É-nos ensinado e relembrado sucessivamente que o nosso regime democrático, como em todas as repúblicas liberais, está enquadrado por leis, separação de poderes, tradições, práticas procedimentais e instituições independentes. É inquestionável que assim sucede. Mas há uma regra não-escrita que permanece crucial para compreender como todas as peças deste puzzle se encaixam em harmonia: há um partido que decide quando é que a lei se aplica, quando é que a regra é válida, quando é que a excepção se impõe, quando é que a tradição impera. Esse partido é o PS.

Os últimos dias trouxeram um novo exemplo, à conta da discussão sobre os tempos de intervenção dos novos partidos no parlamento. Ao contrário do que muitos comentadores avaliaram, o cerne da questão nunca esteve nos precedentes parlamentares ou no cumprimento escrupuloso do regimento da Assembleia da República, muito menos em eventuais “incoerências” dos partidos à esquerda – tudo isso seria o importante numa discussão racional e séria, mas há muito que a seriedade se perdeu. A bússola necessária para compreender este debate está em conhecerem-se os interesses circunstanciais do PS. Em 2015, dava jeito permitir ao deputado-único do PAN discursar no hemiciclo? Então, instaure-se uma excepção ao regimento. Em 2019, é conveniente silenciar os novos partidos? Nesse caso, cumpra-se rigorosamente o regimento. Sim, nas palavras do deputado socialista Pedro Delgado Alves, “a democracia também é aquela coisa chata das regras e regulamentos”. Pois, é. Mas a maior das chatices é verificar que o cumprimento das regras ou a concessão de excepções varia em função das conveniências socialistas.
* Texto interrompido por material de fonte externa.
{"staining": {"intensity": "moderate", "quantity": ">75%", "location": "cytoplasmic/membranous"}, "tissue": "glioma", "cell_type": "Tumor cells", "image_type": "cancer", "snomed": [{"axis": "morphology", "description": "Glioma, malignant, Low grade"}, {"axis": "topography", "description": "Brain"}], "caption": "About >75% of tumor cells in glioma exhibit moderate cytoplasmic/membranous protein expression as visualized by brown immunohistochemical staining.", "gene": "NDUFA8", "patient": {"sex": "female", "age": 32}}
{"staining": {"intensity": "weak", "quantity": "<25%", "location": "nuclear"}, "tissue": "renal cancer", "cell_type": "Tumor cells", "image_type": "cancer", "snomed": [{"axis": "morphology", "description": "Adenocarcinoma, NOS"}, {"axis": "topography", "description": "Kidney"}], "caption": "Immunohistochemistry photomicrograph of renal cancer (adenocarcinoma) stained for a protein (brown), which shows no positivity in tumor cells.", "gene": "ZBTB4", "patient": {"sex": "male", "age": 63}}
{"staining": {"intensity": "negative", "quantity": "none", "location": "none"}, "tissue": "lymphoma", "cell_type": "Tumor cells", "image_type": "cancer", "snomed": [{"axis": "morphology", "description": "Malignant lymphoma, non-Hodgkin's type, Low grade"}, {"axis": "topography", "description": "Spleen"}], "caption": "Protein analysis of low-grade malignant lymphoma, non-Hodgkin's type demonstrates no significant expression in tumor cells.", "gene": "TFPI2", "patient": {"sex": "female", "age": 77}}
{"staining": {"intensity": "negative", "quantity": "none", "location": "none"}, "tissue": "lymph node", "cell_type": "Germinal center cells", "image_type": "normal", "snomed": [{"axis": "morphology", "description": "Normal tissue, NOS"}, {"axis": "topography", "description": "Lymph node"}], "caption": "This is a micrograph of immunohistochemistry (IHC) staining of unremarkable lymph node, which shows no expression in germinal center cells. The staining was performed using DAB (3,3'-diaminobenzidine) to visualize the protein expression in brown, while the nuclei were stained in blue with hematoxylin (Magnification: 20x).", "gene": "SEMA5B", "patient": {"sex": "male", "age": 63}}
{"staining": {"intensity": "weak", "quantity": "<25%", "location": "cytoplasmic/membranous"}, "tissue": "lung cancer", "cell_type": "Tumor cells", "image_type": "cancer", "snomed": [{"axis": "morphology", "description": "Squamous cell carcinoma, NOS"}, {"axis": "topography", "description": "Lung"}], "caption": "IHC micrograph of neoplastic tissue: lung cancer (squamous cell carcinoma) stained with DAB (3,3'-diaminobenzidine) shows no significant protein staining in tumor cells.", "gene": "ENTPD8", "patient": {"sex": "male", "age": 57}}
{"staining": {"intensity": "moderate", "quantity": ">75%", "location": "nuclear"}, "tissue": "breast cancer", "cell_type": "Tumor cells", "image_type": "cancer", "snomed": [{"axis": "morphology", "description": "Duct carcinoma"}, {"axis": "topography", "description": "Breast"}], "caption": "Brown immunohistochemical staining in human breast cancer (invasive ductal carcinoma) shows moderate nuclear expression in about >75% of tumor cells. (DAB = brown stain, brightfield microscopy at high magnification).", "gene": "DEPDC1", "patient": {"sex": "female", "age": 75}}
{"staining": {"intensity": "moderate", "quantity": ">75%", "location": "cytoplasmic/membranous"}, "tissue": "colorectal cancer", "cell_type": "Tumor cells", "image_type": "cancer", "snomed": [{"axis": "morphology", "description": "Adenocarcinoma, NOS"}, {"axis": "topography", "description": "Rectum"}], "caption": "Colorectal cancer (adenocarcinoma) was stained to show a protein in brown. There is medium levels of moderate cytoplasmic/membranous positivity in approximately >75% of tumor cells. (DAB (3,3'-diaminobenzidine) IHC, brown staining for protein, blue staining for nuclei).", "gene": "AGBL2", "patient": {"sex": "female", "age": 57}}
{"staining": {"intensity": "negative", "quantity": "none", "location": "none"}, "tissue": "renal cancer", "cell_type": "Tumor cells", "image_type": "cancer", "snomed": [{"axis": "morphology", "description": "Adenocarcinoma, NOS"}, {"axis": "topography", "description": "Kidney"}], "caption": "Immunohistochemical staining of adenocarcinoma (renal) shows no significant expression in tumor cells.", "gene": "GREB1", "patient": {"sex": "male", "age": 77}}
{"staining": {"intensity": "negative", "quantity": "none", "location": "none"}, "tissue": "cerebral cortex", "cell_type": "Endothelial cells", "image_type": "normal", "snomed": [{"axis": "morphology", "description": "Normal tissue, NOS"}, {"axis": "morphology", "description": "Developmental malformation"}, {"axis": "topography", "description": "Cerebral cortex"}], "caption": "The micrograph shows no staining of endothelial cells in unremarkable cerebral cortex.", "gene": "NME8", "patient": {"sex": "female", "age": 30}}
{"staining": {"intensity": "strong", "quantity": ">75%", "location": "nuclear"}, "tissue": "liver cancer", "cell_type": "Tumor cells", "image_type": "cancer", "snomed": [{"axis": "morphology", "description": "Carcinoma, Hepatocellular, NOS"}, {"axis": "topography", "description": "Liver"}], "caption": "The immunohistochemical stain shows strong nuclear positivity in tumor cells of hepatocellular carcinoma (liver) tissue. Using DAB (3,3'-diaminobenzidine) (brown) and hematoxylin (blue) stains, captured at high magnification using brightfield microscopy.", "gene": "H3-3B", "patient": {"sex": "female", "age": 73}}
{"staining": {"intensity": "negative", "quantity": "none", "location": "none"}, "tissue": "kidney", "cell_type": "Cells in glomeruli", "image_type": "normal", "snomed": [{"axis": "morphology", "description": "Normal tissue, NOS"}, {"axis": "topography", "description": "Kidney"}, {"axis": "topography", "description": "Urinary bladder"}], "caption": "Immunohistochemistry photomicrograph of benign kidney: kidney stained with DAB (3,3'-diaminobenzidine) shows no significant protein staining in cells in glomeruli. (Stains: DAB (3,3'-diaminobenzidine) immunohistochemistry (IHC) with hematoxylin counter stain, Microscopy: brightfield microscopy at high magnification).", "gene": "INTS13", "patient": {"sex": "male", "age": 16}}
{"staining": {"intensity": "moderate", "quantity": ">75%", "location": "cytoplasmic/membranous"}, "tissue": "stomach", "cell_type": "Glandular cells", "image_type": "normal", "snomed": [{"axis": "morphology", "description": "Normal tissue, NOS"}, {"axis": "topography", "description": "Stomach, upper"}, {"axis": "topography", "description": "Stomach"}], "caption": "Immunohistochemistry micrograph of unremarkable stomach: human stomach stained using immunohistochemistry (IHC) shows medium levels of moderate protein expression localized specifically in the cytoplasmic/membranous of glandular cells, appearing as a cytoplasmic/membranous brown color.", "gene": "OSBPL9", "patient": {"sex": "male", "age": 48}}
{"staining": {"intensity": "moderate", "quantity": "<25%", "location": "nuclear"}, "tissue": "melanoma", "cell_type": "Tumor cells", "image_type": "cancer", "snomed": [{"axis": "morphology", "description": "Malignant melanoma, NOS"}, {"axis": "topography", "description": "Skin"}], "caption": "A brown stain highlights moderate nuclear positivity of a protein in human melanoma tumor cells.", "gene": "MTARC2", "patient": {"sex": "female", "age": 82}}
Não é a primeira vez, nos últimos anos, que surge uma tão-evidente exibição desta “soberania” de quem entende o regime democrático como extensão da sua vontade. Quando, em 2015, se levantou a possibilidade (até então inédita) de um derrotado em eleições legislativas formar governo, lançou-se o debate: as eleições legislativas serviriam, para além de eleger 230 deputados, para a escolha de um primeiro-ministro? Se o entendimento fosse que “sim”, então a legitimidade de António Costa estaria posta em causa. E, como tal, não faltaram “soberanos” para logo virem esclarecer que tal manifestação de preferência popular era um absurdo. Eventualmente, até será. O problema é que, em 2004 e perante igual dilema (a nomeação de Santana Lopes como primeiro-ministro, sem convocação de eleições), os mesmos “soberanos” interpretaram ao contrário: Santana Lopes não poderia ser primeiro-ministro porque para esse efeito não havia sido “eleito” em eleições legislativas.